En 2010, jusqu’à 16 millions de personnes au Vietnam vivaient dans des endroits non déclarés, dit Jonathan Rigg, professeur à l’Université nationale de Singapour, en citant des données du Programme des Nations Unies pour le Développement (PNUD). En Chine, il existe probablement plus de 100 millions de ces «agriculteurs fantômes»; tandis qu’en Indonésie, en Thaïlande et aux Philippines plusieurs millions de migrants sont en déplacement, dit-il.

«L’écart entre le nombre de personnes enregistrées par les fonctionnaires et le nombre réel d’agriculteurs peut être considérable», a déclaré M. Rigg lors d’une présentation récente au Centre de Recherche Forestière Internationale (CIFOR).

Les recensements nationaux ne retiennent pas toujours les mouvements à court terme. Afin de comprendre les tendances évolutives des installations d’êtres humains, les chercheurs doivent prendre en compte la façon dont les moyens d’existence ruraux ont changé en Asie au cours des 50 dernières années, dit-il, en ajoutant que des données faussées peuvent se traduire par des interventions politiques inutiles et contre-productives.

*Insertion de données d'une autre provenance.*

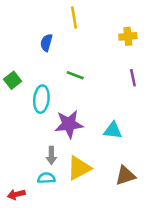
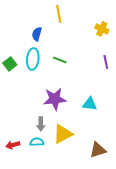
yellow cross: (128, 36) -> (102, 29), turned 32
cyan ellipse: (41, 99) -> (33, 59), moved
brown triangle: (125, 176) -> (98, 150), moved
red arrow: (16, 194) -> (13, 145), moved

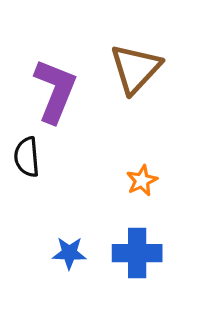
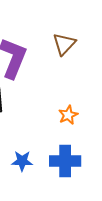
brown triangle: (135, 69) -> (64, 44), size x0.7

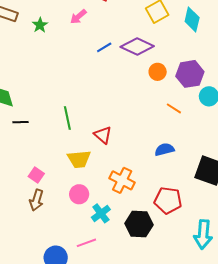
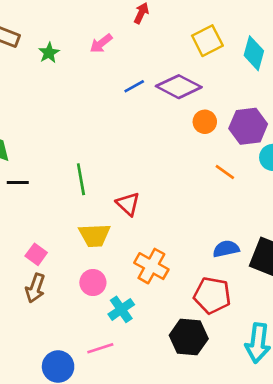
blue semicircle: (164, 149) -> (226, 249), moved
black hexagon: (139, 224) -> (189, 337), moved

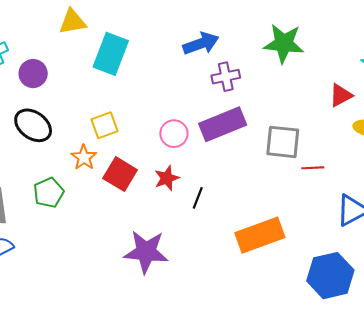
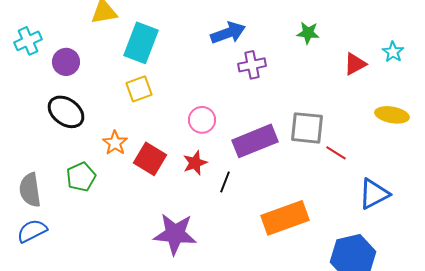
green star: (284, 44) -> (308, 33), size x0.6
red triangle: (341, 95) -> (355, 64), moved
purple rectangle: (223, 124) -> (255, 141), moved
yellow square: (105, 125) -> (139, 89), moved
red line: (313, 168) -> (336, 153), turned 35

Bien que les migrants se soient déplacés d’un endroit à un autre, ils gardent généralement des liens affectifs et financiers avec leurs lieux d’origine.

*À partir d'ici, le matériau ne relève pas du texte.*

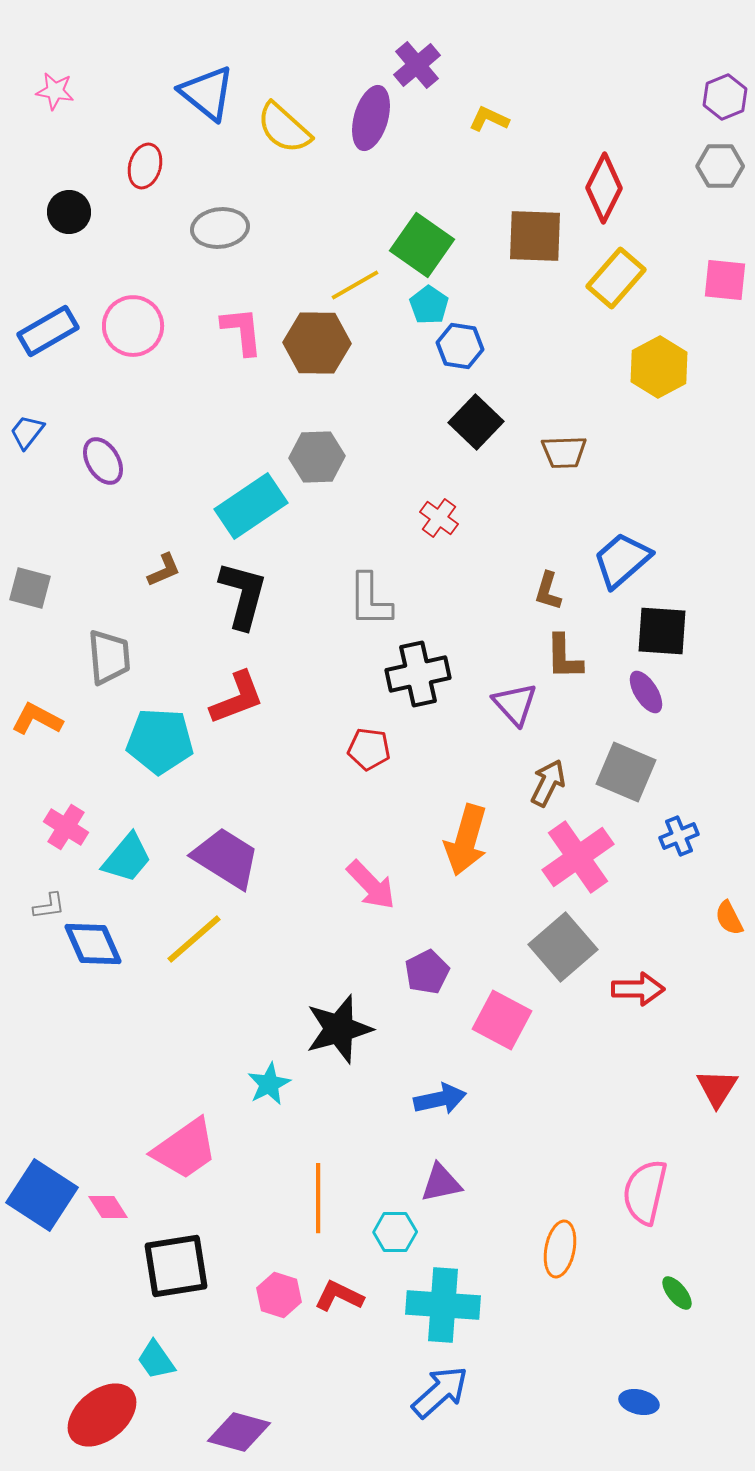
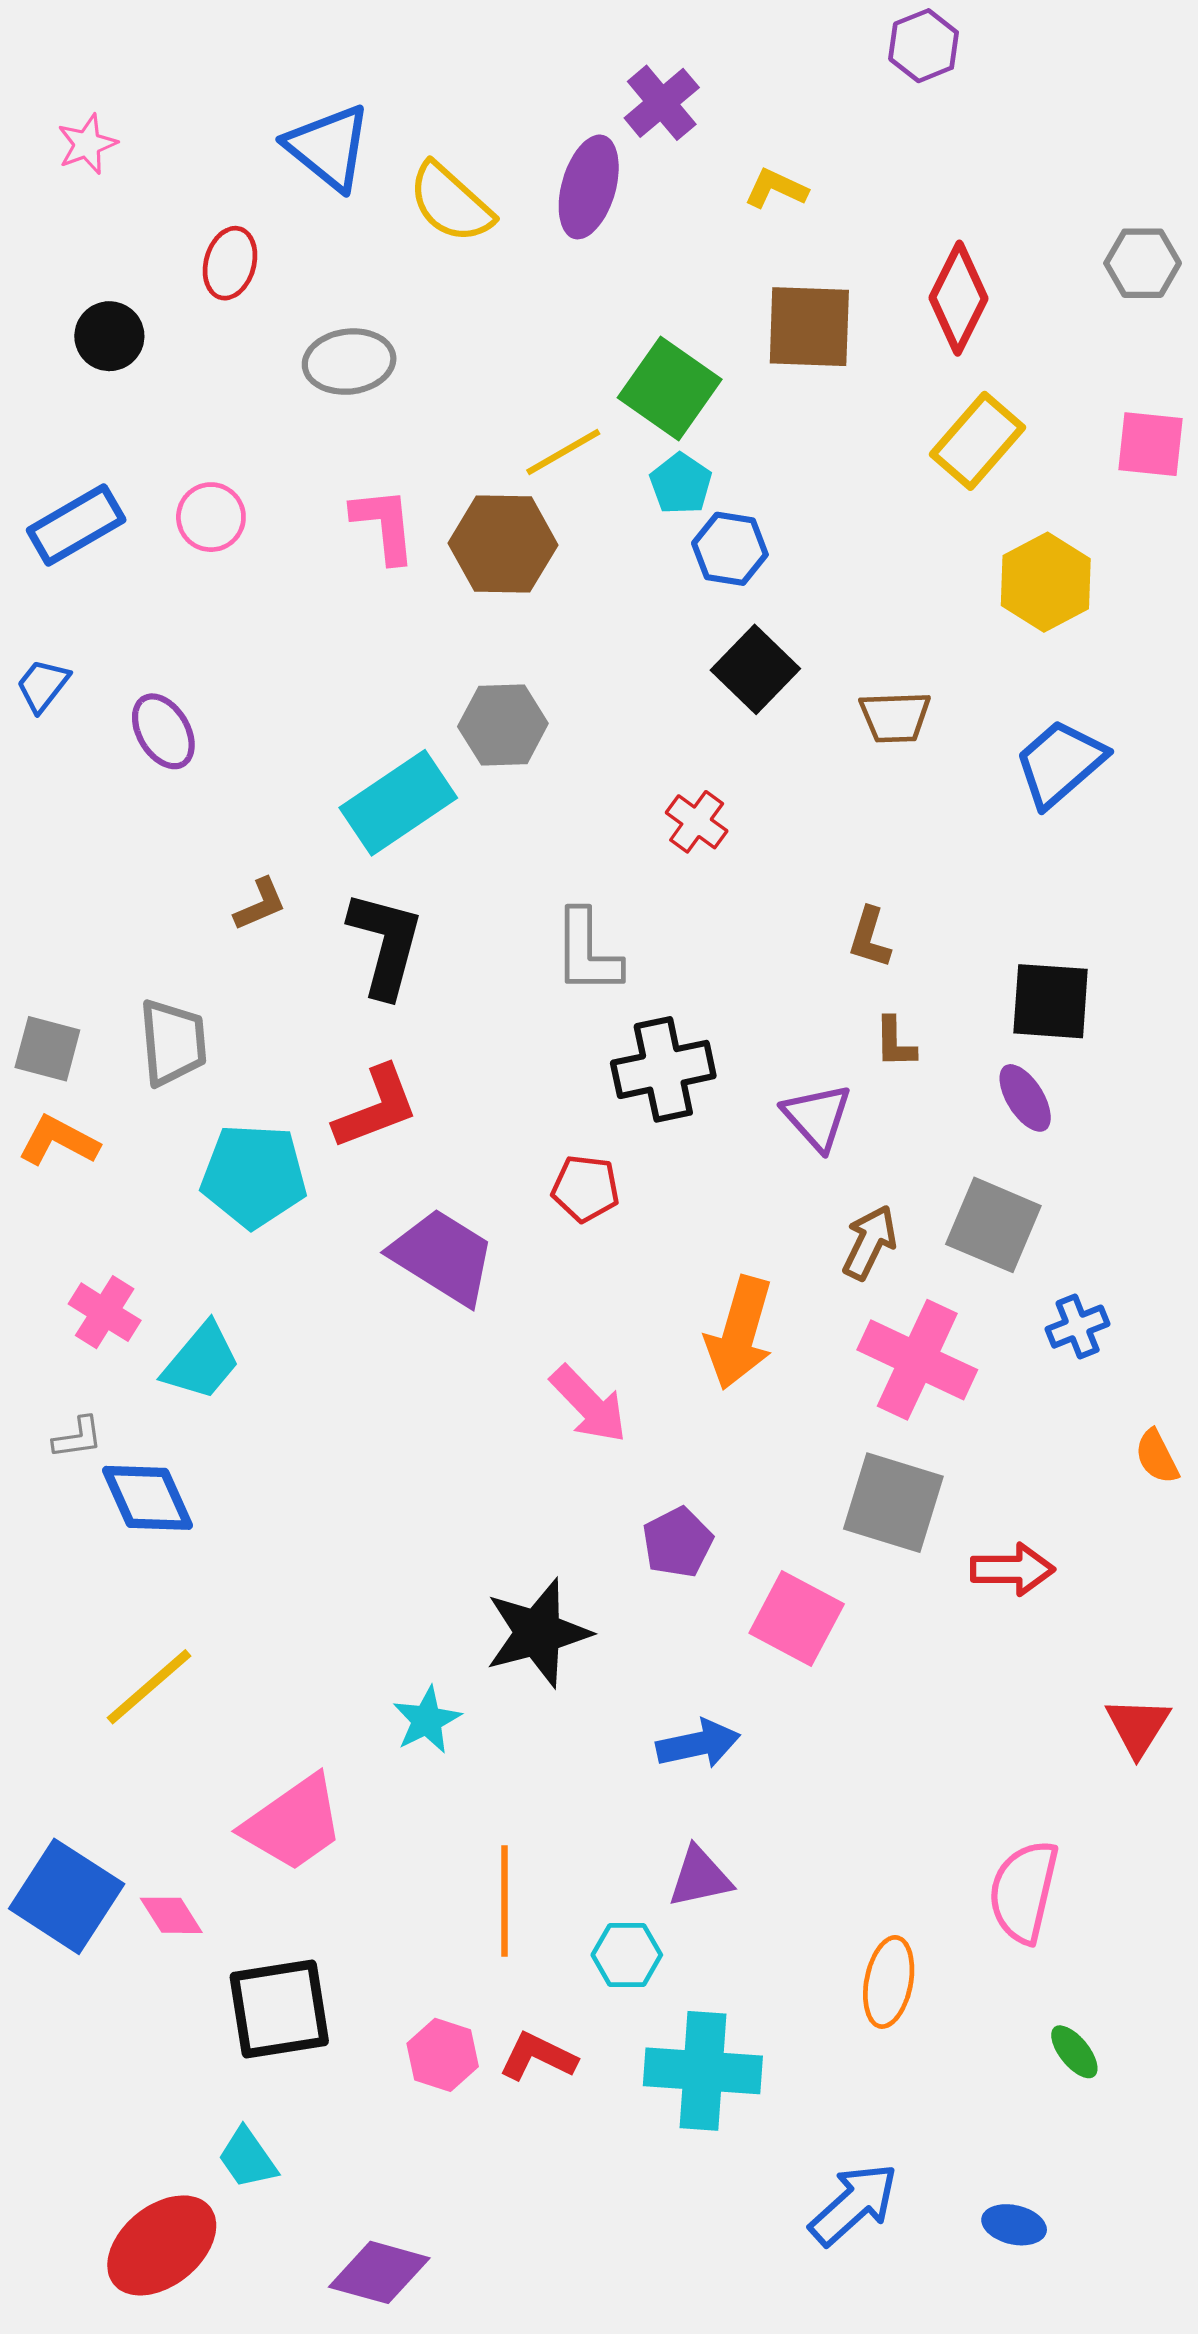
pink star: (55, 91) -> (87, 144), turned -30
purple hexagon: (725, 97) -> (924, 46), moved
brown square: (535, 236) -> (809, 327), moved
pink circle: (133, 326) -> (211, 517), size x0.7
blue trapezoid: (622, 560) -> (1060, 763), moved
gray square: (30, 588) -> (47, 1049), moved
brown L-shape: (564, 657) -> (895, 1042), size x0.7
pink cross: (578, 857) -> (917, 1360), turned -30
purple trapezoid: (226, 858) -> (443, 1257), moved
yellow line: (194, 939) -> (149, 1687), moved
gray square: (563, 947) -> (893, 1503), turned -32
blue arrow: (440, 1392) -> (854, 2204), moved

Les recherches menées par M. Rigg au Laos, en Thaïlande et au Vietnam entre 1982 et 2010 montrent que les schémas de mobilité des villageois ruraux ont radicalement changé.

Variantes villageoises

«Ces changements sont en partie dus à l’amélioration des transports», explique M. Rigg. «Moins de gens cultivent, certes, mais ils gardent toutefois souvent leur attachement aux zones rurales d’origine. Peu abandonnent leurs racines rurales et la grande majorité y retourne. »

Dans le passé, les chercheurs sur le milieu rural ont souvent utilisé «le ménage» comme unité de base pour étudier la vie du village, mais sa définition a changé au fil du temps.

Actuellement, dans de nombreux cas, le ménage n’est plus co-résidentiel mais sur des sites multiples; c.-à-d. que ses membres vivent, gagnent un revenu et créent des moyens de subsistance à plusieurs endroits.

«Ce que nous percevons dans les espaces ruraux – par exemple la façon dont les terres et les forêts sont utilisées– est intimement lié aux processus en cours dans d’autres endroits. Le suivi de ces interactions est, d’un point de vue scientifique, difficile et les données disponibles sont souvent problématiques.»

Les villages sont devenus, selon M. Rigg, des lieux de populations diverses ayant des statuts différents. De plus en plus, les ménages perçoivent des revenus à l’extérieur du village et les personnes sont souvent plus enclines à faire des achats en dehors du village.

«Parfois, les changements sont vraiment spectaculaires, de sorte que l’on peut voir comment ces villages sont remodelés», déclare M. Rigg. «Les villageois dans la plupart des pays d’Asie du Sud-Est n’ont pas perdu leurs terres – ce qui libère des personnes pour travailler ailleurs.»

Des sources diversifiées du revenu peuvent permettre aux gens de garder leurs terres, même s’ils ne peuvent pas la cultiver eux-mêmes, ajoute-t-il.

Les agriculteurs vieillissent, ce qui mène à une «gériatrification» de l’agriculture. De nombreux changements dans les pratiques agricoles, y compris la mécanisation, la désintensification et les conversions de cultures, sont liés d’une manière ou d’une autre à la migration, déclare M. Rigg.

«La recherche soulève la possibilité que urbain et rural ne soient pas des catégories mutuellement exclusives, mais co-existantes et contemporaines – la migration et la mobilité rendent les espaces ruraux urbains et les espaces urbains ruraux en apportant des caractéristiques urbaines aux villages ruraux», dit-il. Il ajoute qu’il est important de redessiner les frontières afin de suivre les évolutions.

Les changements migratoires ont de nombreuses implications sur les forêts et les politiques forestières.

«Tout comme il est nécessaire de voir les changements agraires dans un contexte plus large, de situer notre compréhension de l’agraire vis-à-vis du non-agraire, les forêts doivent être considérées comme reflétant en partie les processus – sociaux, économiques et environnementaux – en cours dans les paysages non forestiers, y compris urbains», déclare M. Rigg.